• [WORK TO COMPLETE] Turn the lines of the records below into a Markdown table with two columns, Row and Line, giving each line a row number and skipping blank lines. Leave the pictures out of your answer.

>> Begin EXTRACTED RECORDS

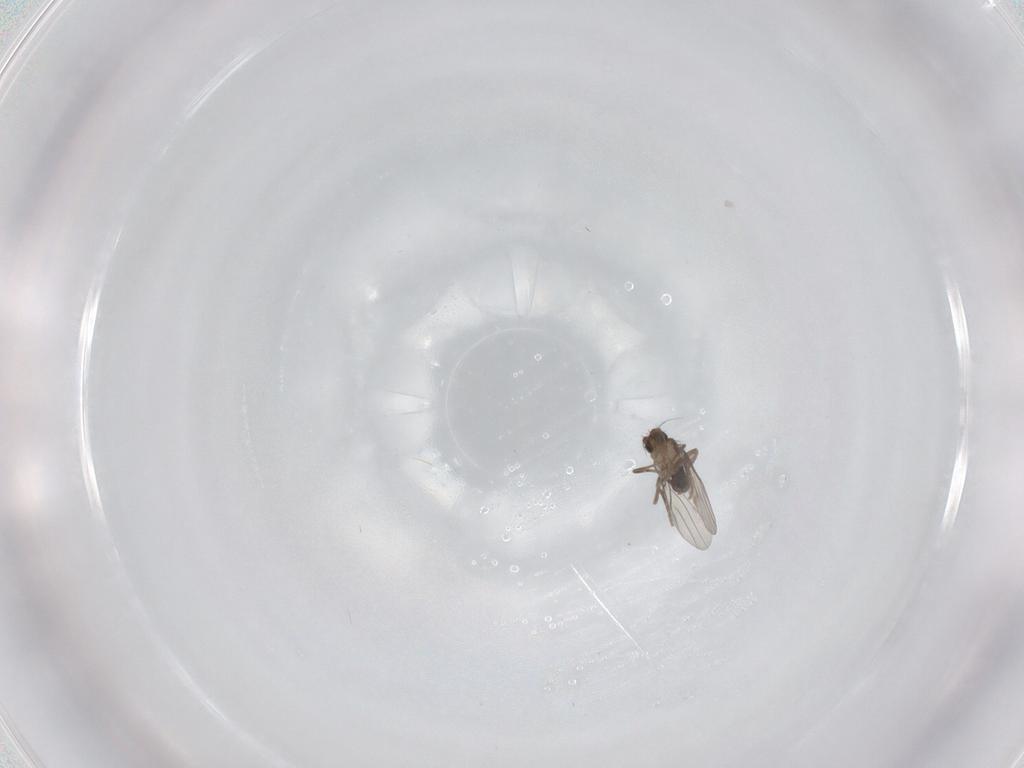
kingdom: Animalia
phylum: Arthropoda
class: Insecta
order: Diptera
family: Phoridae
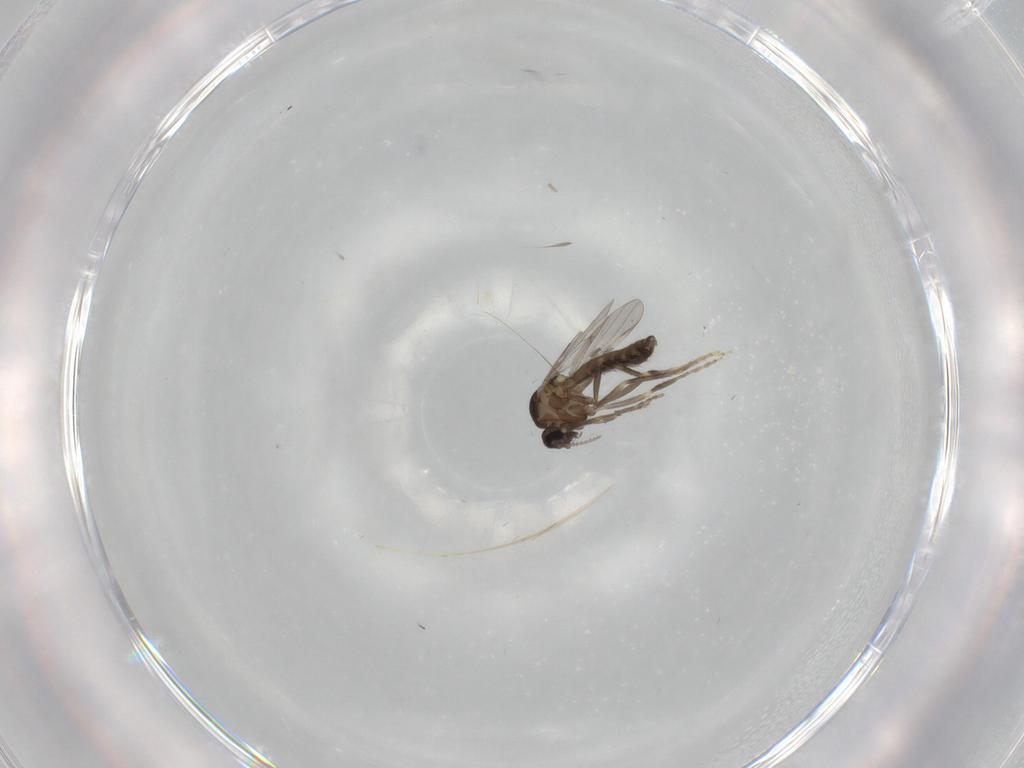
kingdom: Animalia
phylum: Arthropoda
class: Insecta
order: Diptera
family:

>> End EXTRACTED RECORDS

• [SOLUTION FOR THIS PROBLEM]
| Row | Line |
|---|---|
| 1 | kingdom: Animalia |
| 2 | phylum: Arthropoda |
| 3 | class: Insecta |
| 4 | order: Diptera |
| 5 | family: Phoridae |
| 6 | kingdom: Animalia |
| 7 | phylum: Arthropoda |
| 8 | class: Insecta |
| 9 | order: Diptera |
| 10 | family: |